# Dow Low Work Lurking



## crazydaze911 (Nov 12, 2008)

Hey:
i was wondering if we could add a special button to hide the HUGE 'long hair care forum' banner and pics from the top of the forum.  its really hard to check out the forum on the down low at work when its soooooo huge and obvious - lol.  Besides that - LOVE IT!

sorry for the typo in title....


----------



## camilla (Nov 12, 2008)

That is soooooo funny i am crouched down really close to the screen when someone walks by i try to down click b4 anyone sees it


----------



## clever (Nov 12, 2008)

Why was I just about to start this thread?  .Another forum I go to has an inconegro option that makes the board look really plain with no banner.


----------



## Curlee_lurker (Nov 12, 2008)

A lot of boards have it, and it's a great option for those logging on on their phones too.


----------



## Keen (Nov 12, 2008)

You can right click on it and ad block it if you are using firefox.


----------



## brooklyngal73 (Nov 13, 2008)

This is a good option, but what about people that don't want to use firefox?  People shouldn't have to d/l firefox for this option....



Keen said:


> You can right click on it and ad block it if you are using firefox.


----------



## *KP* (Nov 13, 2008)

Get a privacy screen, I have one for my laptop (it is really so people can't seen confidential stuff while I'm travelling) and you can only see the screen if you are directly in front of it.


----------



## crazydaze911 (Nov 13, 2008)
====
- [DIRECTIONS]
1/ In the forum thread, what does *KP* suggest getting?
2/ Copy the forum thread word for word from "## camilla (Nov" to "with no banner.".
3/ List every distinct username that appears as a poster in the forum thread.
====
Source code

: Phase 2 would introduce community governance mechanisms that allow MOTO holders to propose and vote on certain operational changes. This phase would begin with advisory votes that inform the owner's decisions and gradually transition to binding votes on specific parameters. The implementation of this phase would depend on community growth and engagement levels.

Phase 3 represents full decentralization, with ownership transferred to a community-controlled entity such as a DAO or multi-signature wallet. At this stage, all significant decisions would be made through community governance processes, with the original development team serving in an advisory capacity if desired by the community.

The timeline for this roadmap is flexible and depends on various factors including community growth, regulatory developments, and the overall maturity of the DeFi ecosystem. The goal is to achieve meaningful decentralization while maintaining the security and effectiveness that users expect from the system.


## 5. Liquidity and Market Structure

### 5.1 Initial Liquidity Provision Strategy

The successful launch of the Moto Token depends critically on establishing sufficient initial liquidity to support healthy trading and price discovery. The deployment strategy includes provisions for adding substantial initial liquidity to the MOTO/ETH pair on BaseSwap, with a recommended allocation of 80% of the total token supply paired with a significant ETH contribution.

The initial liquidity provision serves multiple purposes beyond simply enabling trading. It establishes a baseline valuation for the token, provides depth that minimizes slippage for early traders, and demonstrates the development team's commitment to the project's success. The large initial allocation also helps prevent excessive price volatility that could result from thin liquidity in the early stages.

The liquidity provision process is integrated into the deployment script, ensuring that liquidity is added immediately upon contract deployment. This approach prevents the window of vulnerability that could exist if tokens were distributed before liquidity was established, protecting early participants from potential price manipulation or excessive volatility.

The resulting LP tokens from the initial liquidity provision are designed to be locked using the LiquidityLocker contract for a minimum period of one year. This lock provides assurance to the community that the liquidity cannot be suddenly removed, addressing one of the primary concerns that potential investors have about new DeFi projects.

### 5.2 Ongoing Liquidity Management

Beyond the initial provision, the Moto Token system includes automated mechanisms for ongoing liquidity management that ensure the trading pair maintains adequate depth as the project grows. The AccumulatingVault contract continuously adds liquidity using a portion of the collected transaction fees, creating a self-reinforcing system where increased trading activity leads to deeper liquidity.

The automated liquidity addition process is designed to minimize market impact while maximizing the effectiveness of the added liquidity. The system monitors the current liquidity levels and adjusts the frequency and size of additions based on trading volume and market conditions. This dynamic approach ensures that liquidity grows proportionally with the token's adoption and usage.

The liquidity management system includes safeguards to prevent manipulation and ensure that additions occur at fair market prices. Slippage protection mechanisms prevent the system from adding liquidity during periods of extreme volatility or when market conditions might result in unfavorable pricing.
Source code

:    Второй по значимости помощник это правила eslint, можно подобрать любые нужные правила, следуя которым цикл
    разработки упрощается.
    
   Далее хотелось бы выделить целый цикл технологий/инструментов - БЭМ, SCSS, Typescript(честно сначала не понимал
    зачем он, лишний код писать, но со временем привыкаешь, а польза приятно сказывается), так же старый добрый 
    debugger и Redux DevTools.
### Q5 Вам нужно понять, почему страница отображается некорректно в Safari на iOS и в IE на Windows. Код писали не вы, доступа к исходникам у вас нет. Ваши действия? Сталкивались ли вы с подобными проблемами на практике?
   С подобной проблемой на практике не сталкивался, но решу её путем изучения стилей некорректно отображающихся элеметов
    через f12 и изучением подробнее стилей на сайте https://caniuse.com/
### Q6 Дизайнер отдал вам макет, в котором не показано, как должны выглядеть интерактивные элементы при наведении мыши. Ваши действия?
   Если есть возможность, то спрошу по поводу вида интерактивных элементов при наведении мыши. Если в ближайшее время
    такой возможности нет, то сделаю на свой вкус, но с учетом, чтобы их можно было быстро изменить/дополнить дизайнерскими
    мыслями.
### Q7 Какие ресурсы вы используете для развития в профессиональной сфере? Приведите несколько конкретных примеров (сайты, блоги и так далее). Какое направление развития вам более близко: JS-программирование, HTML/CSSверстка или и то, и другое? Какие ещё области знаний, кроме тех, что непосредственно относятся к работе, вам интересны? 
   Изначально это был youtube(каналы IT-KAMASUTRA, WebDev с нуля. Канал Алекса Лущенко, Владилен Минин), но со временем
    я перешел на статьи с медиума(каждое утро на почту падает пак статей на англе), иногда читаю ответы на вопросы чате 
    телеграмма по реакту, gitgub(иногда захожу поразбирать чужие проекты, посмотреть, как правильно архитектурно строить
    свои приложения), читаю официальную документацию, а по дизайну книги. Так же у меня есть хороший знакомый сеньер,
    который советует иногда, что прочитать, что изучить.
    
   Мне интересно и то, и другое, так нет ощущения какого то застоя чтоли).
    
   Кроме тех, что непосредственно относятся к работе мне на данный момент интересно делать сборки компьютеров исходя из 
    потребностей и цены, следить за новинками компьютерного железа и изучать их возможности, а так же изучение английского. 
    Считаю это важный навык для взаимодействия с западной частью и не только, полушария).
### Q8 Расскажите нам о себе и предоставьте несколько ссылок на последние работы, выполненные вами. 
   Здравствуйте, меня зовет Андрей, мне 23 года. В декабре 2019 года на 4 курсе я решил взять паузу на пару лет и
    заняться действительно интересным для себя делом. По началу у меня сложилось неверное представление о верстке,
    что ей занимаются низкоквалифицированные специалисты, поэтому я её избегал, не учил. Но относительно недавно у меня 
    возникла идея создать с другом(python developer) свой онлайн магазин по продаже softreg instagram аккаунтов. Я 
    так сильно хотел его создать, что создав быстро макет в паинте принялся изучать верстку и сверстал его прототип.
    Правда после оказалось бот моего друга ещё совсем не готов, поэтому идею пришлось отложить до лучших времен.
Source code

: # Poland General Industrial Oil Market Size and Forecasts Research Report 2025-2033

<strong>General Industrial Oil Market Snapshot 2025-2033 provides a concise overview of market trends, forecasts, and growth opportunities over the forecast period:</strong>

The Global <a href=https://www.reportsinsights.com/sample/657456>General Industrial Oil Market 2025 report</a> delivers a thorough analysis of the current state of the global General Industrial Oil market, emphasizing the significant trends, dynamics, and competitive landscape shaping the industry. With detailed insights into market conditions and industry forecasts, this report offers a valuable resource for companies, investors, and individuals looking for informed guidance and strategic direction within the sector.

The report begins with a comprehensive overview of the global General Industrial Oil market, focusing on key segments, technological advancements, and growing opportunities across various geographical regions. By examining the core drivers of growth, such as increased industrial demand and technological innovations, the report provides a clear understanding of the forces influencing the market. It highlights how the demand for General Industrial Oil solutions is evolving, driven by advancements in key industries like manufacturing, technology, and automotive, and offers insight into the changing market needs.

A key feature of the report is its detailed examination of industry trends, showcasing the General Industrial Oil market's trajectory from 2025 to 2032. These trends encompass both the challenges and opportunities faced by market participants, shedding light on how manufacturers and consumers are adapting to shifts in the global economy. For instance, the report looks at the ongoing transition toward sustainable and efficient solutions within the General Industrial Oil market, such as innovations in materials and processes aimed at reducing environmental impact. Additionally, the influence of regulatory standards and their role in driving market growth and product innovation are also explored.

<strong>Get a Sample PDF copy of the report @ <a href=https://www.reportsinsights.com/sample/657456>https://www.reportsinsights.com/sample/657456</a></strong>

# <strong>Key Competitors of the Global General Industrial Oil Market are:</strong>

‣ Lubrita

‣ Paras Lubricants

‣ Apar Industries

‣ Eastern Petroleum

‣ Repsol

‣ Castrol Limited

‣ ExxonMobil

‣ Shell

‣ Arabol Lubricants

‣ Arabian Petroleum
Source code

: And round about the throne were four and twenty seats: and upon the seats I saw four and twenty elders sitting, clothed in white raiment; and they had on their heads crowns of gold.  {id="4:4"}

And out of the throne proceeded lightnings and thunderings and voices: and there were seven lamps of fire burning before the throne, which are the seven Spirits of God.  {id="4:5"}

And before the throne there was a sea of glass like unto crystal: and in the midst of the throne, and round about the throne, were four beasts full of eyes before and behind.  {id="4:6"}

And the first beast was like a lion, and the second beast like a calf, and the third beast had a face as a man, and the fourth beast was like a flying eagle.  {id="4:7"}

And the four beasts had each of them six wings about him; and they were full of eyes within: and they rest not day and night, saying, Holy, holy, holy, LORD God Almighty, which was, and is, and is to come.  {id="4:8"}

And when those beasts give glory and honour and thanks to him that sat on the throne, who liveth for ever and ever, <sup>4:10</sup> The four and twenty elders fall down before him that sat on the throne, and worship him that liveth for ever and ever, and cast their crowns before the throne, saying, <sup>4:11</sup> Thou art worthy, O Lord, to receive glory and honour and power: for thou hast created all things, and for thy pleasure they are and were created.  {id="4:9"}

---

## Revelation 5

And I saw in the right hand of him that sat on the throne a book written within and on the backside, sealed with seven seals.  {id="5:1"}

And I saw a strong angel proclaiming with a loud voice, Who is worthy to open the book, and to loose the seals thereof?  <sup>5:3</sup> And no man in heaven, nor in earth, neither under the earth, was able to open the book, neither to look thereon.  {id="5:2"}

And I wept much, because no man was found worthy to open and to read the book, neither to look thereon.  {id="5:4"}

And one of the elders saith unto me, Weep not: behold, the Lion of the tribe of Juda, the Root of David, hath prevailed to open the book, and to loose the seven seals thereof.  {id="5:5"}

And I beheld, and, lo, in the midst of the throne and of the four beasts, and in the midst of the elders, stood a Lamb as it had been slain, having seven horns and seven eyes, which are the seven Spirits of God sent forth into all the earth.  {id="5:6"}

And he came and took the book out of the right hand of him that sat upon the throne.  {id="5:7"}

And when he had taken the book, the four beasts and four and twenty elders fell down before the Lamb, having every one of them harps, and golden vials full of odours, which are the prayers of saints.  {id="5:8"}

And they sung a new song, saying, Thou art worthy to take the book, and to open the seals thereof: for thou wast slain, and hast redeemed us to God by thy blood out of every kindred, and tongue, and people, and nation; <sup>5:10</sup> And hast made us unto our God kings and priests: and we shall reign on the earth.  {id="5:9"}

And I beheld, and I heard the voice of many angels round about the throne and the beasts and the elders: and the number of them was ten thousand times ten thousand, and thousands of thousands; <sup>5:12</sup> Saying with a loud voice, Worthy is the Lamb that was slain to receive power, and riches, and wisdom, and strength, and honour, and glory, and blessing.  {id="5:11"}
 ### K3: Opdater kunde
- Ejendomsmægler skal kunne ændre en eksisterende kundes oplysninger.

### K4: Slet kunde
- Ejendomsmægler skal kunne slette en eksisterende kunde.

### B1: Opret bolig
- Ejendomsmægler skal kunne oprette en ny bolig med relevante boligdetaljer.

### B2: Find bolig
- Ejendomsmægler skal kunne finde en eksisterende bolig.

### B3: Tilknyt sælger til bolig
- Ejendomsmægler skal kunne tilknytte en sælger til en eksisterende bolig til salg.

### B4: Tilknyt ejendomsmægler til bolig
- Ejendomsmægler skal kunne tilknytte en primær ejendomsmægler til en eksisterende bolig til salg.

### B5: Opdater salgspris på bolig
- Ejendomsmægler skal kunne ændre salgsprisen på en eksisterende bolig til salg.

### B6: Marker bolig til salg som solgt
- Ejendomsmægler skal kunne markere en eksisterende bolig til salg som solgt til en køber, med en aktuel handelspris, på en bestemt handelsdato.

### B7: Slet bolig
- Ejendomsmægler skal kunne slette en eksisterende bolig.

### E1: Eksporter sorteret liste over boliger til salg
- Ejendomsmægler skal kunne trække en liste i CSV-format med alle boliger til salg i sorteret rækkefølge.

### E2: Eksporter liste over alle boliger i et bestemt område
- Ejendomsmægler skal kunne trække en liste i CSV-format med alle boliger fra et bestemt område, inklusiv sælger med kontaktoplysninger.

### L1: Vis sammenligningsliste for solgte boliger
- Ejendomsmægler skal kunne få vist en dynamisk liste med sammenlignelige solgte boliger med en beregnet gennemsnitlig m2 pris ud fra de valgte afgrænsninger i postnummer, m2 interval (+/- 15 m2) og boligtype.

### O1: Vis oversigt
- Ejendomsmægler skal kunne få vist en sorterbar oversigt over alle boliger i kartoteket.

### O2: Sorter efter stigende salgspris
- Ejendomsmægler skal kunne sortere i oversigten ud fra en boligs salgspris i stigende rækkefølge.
====
- [RESULTS IN ORDER]
1/ A privacy screen.

2/
## camilla (Nov 12, 2008)

That is soooooo funny i am crouched down really close to the screen when someone walks by i try to down click b4 anyone sees it


----------



## clever (Nov 12, 2008)

Why was I just about to start this thread?  .Another forum I go to has an inconegro option that makes the board look really plain with no banner.

3/ crazydaze911, camilla, clever, Curlee_lurker, Keen, brooklyngal73, *KP*